A declaração vem após a escalada da pressão de parlamentares bolsonaristas para que ele paute algum pedido de impeachment contra o ministro do Supremo Tribunal Federal Alexandre de Moraes.

"Escuto agressões e ofensas todos os dias. O desejo do cidadão Davi era ir à tribuna e falar as verdades que essas pessoas que agridem gente mereceriam ouvir", declarou, durante sessão do Senado.

Alcolumbre afirmou que a situação está "impossível". "Vivemos em uma democracia com característica de ditadura de rede social. É muita ofensa", disse.

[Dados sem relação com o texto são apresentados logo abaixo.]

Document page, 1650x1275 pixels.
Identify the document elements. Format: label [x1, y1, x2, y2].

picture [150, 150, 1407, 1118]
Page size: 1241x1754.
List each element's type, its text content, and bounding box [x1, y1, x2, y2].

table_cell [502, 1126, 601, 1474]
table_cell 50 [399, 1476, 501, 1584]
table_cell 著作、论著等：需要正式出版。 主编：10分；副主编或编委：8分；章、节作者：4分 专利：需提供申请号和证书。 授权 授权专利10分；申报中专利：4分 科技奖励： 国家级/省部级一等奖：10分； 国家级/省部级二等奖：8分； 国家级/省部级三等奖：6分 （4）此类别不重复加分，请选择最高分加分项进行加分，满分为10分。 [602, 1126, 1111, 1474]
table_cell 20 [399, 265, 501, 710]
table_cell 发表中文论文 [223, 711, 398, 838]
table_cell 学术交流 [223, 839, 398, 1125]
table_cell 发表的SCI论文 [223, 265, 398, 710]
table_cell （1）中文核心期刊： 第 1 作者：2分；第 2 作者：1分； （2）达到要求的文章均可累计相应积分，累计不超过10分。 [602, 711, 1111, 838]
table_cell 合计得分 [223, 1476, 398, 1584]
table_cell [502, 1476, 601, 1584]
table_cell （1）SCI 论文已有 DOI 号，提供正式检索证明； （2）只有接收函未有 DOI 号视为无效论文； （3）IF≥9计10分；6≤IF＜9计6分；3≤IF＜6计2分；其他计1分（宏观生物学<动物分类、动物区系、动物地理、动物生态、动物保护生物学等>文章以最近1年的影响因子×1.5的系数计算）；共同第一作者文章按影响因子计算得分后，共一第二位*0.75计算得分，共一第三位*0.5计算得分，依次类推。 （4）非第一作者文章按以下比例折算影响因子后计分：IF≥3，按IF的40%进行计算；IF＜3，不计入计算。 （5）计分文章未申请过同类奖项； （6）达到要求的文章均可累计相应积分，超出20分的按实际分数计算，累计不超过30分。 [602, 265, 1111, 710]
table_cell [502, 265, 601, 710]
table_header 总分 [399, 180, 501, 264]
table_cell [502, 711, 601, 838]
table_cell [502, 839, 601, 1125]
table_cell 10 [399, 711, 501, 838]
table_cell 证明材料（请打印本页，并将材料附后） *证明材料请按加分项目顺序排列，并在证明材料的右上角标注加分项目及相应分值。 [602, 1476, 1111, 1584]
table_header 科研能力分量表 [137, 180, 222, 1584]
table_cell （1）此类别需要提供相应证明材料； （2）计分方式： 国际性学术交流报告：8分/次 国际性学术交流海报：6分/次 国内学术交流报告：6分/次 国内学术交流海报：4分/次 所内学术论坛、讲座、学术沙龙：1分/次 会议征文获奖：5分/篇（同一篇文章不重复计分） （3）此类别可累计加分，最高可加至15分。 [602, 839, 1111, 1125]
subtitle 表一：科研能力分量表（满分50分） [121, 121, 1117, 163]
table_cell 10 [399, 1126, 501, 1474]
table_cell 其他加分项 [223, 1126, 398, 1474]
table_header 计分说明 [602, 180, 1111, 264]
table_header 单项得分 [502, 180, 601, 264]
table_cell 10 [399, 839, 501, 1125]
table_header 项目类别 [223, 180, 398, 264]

Sem citar nomes, Alcolumbre disse que não há proposta para educação, numa possível indireta para o candidato à Presidência Flávio Bolsonaro (PL-RJ). "Alguém quer ganhar eleição no 4 de outubro ofendendo os outros; gostaria de ouvir uma proposta do que ele pensa para educação", falou. Na quarta-feira, Flávio usou o microfone do Senado para cobrar o impeachment de Moraes.

O senador atribuiu as dificuldades a pessoas que, "à tarde, dizem que vão destruir o mundo, e, à noite, dizem que não vão destruir mais", numa provável referência ao presidente dos Estados Unidos, Donald Trump.